İkinci görüş ise kontrollü bir sanayileşme ile birlikte asıl ağırlığı tarım, ticaret, turizm,bilim, spor ve  kültür gibi konulara ağırlık vererek şehri bir “gıda ve turizm” kenti, bir “bilim ve ticaret” kenti haline getirmeyi ön görüyor.Böylelikle Sakarya’da diğer illerin yaptığı hataları yapmadan doğal güzellikleri ve kaynaklarını tüketmeden yeni kent kimliği ile ortaya çıkabilir. İlimizde gelecekte çok sayıda üniversite ve yüz binin üzerinde üniversite öğrencisi olabilir.
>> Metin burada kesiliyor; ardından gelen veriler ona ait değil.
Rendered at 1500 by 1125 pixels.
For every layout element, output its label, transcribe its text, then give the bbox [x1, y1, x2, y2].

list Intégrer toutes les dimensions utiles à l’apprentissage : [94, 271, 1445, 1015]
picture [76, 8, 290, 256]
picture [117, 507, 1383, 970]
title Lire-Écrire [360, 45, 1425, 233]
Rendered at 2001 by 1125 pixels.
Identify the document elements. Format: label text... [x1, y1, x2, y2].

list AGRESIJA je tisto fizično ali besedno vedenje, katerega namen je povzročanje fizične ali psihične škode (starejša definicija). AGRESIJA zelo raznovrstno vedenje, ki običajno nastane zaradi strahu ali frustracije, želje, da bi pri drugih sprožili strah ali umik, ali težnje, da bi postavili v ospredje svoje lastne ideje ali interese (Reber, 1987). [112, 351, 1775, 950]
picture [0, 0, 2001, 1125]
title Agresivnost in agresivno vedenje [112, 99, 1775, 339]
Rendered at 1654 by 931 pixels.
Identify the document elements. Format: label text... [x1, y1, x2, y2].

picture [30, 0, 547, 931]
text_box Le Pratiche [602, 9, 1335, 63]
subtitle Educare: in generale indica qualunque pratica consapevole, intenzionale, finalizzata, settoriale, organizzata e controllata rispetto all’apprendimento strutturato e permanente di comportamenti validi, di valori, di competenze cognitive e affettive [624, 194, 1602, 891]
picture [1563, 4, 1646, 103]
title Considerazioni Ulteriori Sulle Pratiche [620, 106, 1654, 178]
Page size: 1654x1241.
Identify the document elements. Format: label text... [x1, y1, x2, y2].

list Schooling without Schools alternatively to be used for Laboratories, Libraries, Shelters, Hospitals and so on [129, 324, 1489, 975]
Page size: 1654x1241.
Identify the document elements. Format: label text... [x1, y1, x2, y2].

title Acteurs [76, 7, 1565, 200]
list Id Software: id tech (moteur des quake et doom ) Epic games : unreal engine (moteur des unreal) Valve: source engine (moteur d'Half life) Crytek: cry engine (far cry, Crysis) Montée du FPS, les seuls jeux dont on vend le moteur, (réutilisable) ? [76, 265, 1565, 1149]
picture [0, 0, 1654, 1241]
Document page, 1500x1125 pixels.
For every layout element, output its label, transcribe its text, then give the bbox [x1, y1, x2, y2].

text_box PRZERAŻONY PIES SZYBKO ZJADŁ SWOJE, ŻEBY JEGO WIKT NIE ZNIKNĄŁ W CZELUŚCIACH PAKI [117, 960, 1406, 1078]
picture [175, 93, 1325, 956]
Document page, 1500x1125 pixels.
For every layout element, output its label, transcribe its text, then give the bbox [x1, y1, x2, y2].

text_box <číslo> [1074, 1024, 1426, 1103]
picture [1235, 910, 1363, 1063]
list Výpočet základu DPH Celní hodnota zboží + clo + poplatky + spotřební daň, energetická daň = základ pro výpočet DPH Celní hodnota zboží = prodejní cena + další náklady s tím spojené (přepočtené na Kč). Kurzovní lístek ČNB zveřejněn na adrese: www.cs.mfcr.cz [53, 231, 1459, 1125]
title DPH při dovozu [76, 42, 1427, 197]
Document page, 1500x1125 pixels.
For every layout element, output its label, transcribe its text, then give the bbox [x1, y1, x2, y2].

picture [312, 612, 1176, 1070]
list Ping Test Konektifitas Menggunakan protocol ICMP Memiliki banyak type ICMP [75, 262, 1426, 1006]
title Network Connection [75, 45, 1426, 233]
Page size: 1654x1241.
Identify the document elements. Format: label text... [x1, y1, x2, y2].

Özellikle kuzeye doğru gelişen bir şehri ileriki yıllarda göreceğiz. Buna hazır olun. “Kaynarca ve Karasu Otoyolları” , ”Arifiye-Karasu-Zonguldak-Bartın Demiryolu” ve “Sakarya Nehir Kanalı” ile Karadeniz’e ulaşan,buradan İstanbul’da yapılacak 3.Boğaz köprüsü ile Avrupa’ya atlayan yeni trend hızla devam ediyor.Karasu Limanı ile Tuna Nehri yolu ile Almanya ile Karadeniz ve Azak denizi yolu ile Asya’ya ulaşacak yeni güzergahlar oluşuyor. Özellikle Adapazarı-Karasu aksı geleceğin “ileri teknoloji havzası“ gibi görünüyor. Karasu ile Kocaali birleşerek güçlü bir “ticaret ve liman kenti“ olacaklar.Sakarya ancak o tarihte gerçek bir “Büyükşehir” olacak.